Wednesday, April 22, 2009

Blair's Britain: Soft Totalitarianism

Via Jonah Goldberg's Liberal Fascism blog, I came across this excellent article by Hal G. P. Colebatch, entitled "Thought Police Muscle Up in Britain." It is very disconserting that the country of the mother of parliaments has degenerated after 14 years of Labour rule to this level. Things are not much better here in Canada and under Obama the US is teetering on the edge of following the path of political correctness into tyranny. Colepatch writes:

"BRITAIN appears to be evolving into the first modern soft totalitarian state. As a sometime teacher of political science and international law, I do not use the term totalitarian loosely. There are no concentration camps or gulags but there are thought police with unprecedented powers to dictate ways of thinking and sniff out heresy, and there can be harsh punishments for dissent.

Nikolai Bukharin claimed one of the Bolshevik Revolution's principal tasks was "to alter people's actual psychology". Britain is not Bolshevik, but a campaign to alter people's psychology and create a new Homo britannicus is under way without even a fig leaf of disguise.

The Government is pushing ahead with legislation that will criminalise politically incorrect jokes, with a maximum punishment of up to seven years' prison. The House of Lords tried to insert a free-speech amendment, but Justice Secretary Jack Straw knocked it out. It was Straw who previously called for a redefinition of Englishness and suggested the "global baggage of empire" was linked to soccer violence by "racist and xenophobic white males". He claimed the English "propensity for violence" was used to subjugate Ireland, Scotland and Wales, and that the English as a race were "potentially very aggressive".

In the past 10 years I have collected reports of many instances of draconian punishments, including the arrest and criminal prosecution of children, for thought-crimes and offences against political correctness.

- snip -

There have been innumerable cases in recent months of people in schools, hospitals and other institutions losing their jobs because of various religious scruples, often, as in the East Germany of yore, not shouted fanatically from the rooftops but betrayed in private conversations and reported to authorities. The crime of one nurse was to offer to pray for a patient, who did not complain but merely mentioned the matter to another nurse. A primary school receptionist, Jennie Cain, whose five-year-old daughter was told off for talking about Jesus in class, faces the sack for seeking support from her church. A private email from her to other members of the church asking for prayers fell into the hands of school authorities.

To read the rest, go here.

7 comments:

Halden said...

Blair isn't the Prime Minister no more...

Craig Carter said...

Really Halden? You sure are up on current affairs, aren't you. But I thought you only were concerned with ecclesiastical affairs and discounted worldly politics as irrelevant. (You might have noted that I called for Brown's resignation/defeat in the next post just above what you read. But Brown is just a footnote to Blairism.) (And I think you meant "any more" - the double negative doesn't work.)

Halden said...

Speak ill of me for not thinking politics are identical with statecraft if you wish, but never speak ill of the double negative.
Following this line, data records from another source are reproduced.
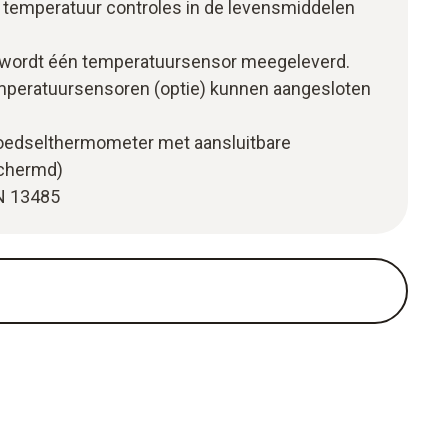
n temperatuur controles in de levensmiddelen
 Er wordt één temperatuursensor meegeleverd.
mperatuursensoren (optie) kunnen aangesloten
 voedselthermometer met aansluitbare
schermd)
N 13485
It certainly doesn't not work.

Craig Carter said...

Politics that leaves the state alone to pursue its evangelistic agenda designed to convert Christians to a pagan belief system and lifestyle, and to confirm pagans in their religion, is not politics but surrender by another name and a failure to proclaim the Lordship of Jesus Christ.

Halden said...

Yes, curse those Desert Fathers and Anabaptists for their failure to proclaim the Lordship of Jesus Christ.

Craig Carter said...

I was talking to a friend who admires and studies Yoder a few weeks ago and he told me that he voted for Obama and was excited about Obama's potential. I was disgusted, but it reminded me of the remark Oliver O'Donovan made in "The Desire of the Nations" (criticizing what he considered to be Yoder's volunterism) to the effect that Yoder reduces membership in the Church to the level of membership in a country club. I disagreed with O'Donovan's criticism of Yoder in my book on Yoder because I think it is an insult to his ecclesiology.

I still think O'Donovan was wrong with regard to Yoder. However, I have since come to see that this criticism is legitimately applied to many of his disciples (including many liberal Mennonites), whose living out of the politics of the cross serves to provide support for the liberal state and individualism.

Craig Carter said...

By that last sentence, I meant to say that their supposed living out of the politics of the cross. A genuine living out of said politics involves a confrontation with liberalism.